**** Task data

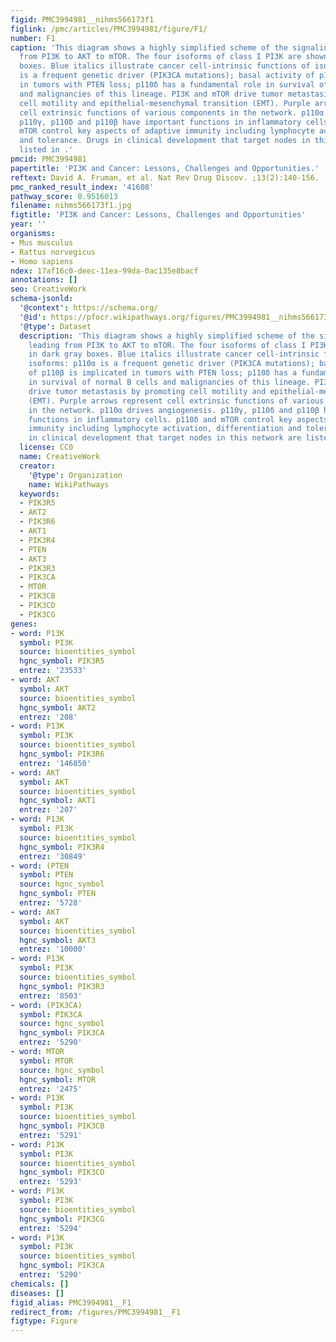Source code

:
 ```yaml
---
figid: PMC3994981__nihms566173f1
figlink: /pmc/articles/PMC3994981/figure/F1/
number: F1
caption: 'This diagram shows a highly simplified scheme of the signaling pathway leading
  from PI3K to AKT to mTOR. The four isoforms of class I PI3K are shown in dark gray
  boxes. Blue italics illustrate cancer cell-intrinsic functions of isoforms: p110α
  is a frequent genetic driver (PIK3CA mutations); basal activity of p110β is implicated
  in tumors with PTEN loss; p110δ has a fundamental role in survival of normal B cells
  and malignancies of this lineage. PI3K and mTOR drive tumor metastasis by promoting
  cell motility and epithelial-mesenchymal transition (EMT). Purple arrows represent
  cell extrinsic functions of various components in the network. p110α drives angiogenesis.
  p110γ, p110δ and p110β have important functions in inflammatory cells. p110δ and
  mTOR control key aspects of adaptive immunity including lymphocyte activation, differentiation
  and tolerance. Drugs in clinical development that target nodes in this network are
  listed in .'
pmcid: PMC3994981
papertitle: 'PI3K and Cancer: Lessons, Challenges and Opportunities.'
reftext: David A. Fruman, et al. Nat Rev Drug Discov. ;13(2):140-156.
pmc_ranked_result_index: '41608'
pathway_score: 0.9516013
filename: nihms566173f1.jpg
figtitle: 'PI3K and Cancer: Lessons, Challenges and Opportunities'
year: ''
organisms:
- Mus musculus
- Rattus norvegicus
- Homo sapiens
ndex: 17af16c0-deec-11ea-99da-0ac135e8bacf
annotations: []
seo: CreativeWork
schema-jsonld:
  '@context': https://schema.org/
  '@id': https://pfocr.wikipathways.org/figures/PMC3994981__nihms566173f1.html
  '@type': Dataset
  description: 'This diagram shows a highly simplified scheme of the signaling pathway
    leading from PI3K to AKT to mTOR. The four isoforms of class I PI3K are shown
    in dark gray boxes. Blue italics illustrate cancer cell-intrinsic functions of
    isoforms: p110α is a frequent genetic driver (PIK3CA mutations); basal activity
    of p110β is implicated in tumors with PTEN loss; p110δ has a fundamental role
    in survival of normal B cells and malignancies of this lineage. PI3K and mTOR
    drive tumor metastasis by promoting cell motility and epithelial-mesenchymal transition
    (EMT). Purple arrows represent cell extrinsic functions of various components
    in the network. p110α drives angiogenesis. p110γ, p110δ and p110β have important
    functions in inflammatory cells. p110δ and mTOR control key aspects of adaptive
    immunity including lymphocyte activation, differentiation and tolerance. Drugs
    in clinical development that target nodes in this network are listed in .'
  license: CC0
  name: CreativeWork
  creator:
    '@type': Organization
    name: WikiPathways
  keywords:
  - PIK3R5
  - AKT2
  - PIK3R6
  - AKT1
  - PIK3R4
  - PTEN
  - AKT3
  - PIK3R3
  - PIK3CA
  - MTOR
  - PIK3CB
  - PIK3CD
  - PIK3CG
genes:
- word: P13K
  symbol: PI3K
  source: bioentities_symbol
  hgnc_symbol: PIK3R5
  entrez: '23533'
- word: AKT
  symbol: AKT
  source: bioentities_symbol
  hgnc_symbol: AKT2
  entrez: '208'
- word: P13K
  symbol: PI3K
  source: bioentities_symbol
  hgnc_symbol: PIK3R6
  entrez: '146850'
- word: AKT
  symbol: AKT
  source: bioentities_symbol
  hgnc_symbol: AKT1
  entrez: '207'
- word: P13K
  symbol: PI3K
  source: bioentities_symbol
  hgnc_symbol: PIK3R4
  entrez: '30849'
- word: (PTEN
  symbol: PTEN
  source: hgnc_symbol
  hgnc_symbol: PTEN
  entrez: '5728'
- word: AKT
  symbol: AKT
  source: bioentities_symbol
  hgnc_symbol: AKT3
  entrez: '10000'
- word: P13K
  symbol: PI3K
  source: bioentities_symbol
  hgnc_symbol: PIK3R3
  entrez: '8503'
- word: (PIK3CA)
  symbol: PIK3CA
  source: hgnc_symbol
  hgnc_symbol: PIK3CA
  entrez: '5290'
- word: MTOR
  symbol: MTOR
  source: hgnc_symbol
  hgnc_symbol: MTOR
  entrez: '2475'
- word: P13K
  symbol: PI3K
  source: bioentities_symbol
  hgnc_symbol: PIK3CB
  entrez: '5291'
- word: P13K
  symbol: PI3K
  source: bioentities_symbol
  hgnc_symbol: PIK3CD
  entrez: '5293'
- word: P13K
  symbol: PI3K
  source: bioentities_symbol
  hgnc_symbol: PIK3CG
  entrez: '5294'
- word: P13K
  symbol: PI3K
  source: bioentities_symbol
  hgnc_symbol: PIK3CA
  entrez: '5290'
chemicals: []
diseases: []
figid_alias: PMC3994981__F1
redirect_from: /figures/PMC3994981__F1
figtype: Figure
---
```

********
**** Task data

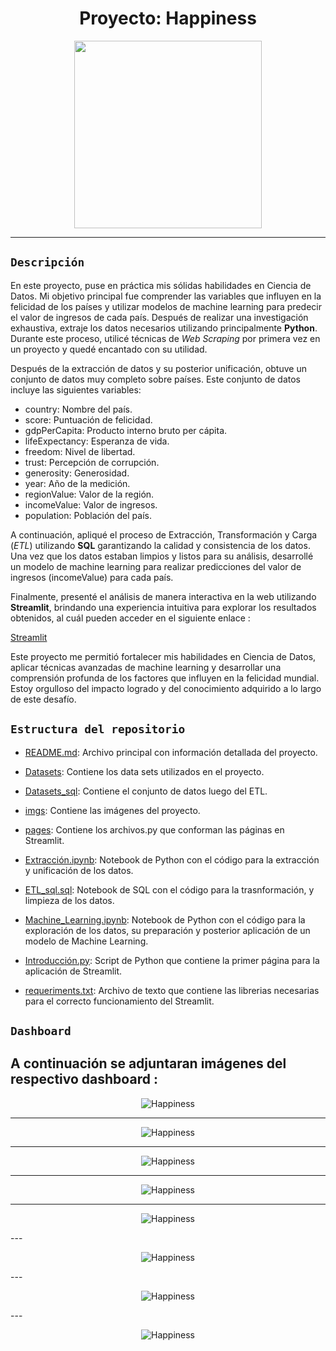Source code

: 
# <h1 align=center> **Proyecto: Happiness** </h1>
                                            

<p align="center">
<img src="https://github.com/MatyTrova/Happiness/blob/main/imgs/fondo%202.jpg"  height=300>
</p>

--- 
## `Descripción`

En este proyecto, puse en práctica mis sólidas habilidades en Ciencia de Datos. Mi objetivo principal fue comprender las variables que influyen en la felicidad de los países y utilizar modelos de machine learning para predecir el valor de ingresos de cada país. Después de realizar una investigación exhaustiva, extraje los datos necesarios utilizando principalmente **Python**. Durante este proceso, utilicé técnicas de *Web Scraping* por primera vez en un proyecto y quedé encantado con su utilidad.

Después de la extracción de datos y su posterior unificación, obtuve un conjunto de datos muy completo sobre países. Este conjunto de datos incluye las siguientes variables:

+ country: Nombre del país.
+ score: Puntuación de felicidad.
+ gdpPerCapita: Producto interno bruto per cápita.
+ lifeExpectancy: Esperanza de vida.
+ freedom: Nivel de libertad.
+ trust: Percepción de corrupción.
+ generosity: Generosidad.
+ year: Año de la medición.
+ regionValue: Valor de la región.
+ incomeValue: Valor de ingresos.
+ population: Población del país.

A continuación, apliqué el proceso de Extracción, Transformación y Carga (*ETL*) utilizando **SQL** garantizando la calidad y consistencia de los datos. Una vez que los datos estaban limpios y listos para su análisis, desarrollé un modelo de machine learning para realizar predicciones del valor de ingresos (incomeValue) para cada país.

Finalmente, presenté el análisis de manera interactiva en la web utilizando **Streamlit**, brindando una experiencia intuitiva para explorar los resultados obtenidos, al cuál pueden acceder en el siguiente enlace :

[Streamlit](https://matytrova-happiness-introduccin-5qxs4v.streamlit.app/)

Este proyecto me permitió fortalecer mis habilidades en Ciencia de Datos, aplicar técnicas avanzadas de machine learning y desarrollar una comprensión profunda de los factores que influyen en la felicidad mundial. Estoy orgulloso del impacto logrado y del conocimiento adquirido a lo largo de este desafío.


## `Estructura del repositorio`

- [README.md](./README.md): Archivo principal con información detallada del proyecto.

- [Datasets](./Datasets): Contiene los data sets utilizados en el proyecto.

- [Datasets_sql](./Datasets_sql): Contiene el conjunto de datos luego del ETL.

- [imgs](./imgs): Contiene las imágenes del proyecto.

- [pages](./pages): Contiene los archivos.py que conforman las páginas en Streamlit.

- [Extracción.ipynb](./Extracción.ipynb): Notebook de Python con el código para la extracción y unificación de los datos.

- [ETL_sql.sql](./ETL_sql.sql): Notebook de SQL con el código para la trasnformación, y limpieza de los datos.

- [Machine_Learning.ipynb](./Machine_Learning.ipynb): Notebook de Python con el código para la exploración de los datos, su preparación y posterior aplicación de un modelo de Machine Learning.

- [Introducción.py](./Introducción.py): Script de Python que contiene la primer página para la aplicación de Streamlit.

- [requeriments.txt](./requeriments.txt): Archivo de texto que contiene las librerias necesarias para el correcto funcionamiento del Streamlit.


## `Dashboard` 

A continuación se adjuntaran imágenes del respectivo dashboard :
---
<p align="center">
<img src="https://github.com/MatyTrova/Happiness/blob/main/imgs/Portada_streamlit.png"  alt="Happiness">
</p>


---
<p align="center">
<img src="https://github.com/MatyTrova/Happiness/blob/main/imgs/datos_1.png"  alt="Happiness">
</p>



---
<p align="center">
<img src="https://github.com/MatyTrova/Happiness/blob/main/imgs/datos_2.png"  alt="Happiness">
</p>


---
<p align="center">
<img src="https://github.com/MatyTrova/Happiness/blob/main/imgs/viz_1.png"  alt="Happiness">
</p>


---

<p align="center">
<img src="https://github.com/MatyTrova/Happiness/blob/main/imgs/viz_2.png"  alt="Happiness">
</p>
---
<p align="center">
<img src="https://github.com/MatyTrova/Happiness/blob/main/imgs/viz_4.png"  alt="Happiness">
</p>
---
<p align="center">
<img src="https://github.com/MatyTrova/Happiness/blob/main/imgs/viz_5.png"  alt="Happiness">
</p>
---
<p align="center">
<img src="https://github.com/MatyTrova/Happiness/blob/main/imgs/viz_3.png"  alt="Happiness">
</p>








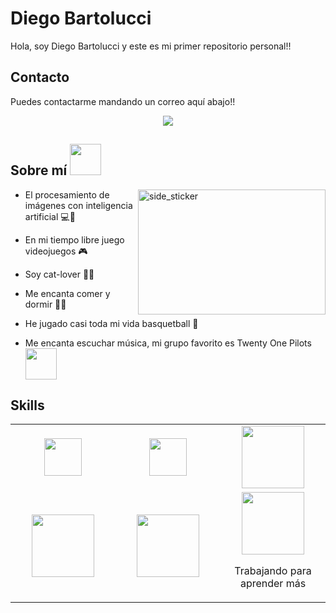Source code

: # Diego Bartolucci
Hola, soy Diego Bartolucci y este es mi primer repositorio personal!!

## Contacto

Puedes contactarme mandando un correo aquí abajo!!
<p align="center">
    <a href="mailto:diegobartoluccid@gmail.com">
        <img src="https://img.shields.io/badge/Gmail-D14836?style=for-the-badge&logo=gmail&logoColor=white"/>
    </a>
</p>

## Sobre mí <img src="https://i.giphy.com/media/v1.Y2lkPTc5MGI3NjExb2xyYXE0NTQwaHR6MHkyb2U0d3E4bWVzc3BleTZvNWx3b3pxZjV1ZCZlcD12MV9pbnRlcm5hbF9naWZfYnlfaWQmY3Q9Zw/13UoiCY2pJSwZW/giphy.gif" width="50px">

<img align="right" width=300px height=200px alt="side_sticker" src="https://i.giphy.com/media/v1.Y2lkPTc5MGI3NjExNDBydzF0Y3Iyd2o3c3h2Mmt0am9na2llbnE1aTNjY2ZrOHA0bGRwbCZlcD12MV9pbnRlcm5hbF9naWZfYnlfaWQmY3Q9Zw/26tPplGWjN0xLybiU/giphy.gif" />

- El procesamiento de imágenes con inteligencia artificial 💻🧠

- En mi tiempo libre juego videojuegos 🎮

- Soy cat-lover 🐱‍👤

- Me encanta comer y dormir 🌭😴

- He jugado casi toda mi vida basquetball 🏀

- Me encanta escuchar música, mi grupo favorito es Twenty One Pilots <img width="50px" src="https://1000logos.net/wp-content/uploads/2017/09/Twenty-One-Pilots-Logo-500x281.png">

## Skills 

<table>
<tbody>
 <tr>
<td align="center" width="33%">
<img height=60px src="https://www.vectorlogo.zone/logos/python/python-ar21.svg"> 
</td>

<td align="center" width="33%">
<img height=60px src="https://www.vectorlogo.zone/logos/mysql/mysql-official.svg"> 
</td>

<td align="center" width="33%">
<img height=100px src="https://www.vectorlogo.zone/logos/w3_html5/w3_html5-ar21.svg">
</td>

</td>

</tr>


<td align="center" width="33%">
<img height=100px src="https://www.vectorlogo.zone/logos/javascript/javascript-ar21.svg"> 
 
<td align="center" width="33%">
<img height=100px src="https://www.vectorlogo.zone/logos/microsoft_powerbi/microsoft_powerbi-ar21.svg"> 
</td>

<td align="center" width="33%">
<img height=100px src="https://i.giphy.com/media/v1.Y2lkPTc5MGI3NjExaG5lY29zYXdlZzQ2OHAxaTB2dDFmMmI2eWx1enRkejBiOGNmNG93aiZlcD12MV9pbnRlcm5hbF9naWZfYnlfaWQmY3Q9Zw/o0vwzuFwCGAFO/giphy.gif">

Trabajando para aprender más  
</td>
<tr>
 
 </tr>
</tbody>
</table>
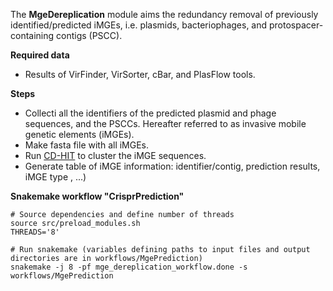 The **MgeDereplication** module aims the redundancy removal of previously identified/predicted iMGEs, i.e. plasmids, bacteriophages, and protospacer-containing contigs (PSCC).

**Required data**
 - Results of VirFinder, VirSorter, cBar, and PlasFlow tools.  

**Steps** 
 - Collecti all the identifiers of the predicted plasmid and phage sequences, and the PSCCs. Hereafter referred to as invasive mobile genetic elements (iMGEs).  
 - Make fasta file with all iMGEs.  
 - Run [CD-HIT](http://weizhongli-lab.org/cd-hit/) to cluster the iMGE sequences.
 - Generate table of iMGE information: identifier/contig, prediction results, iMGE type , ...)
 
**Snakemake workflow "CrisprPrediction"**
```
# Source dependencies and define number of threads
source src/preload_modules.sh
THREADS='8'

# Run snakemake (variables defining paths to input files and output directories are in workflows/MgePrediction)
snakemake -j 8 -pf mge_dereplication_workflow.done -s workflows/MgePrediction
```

********

* _Task_
Which lines of the entries above contain the word "development"? Copy each of them.

* _Response to the task_
  and tolerance. Drugs in clinical development that target nodes in this network are
    in clinical development that target nodes in this network are listed in .'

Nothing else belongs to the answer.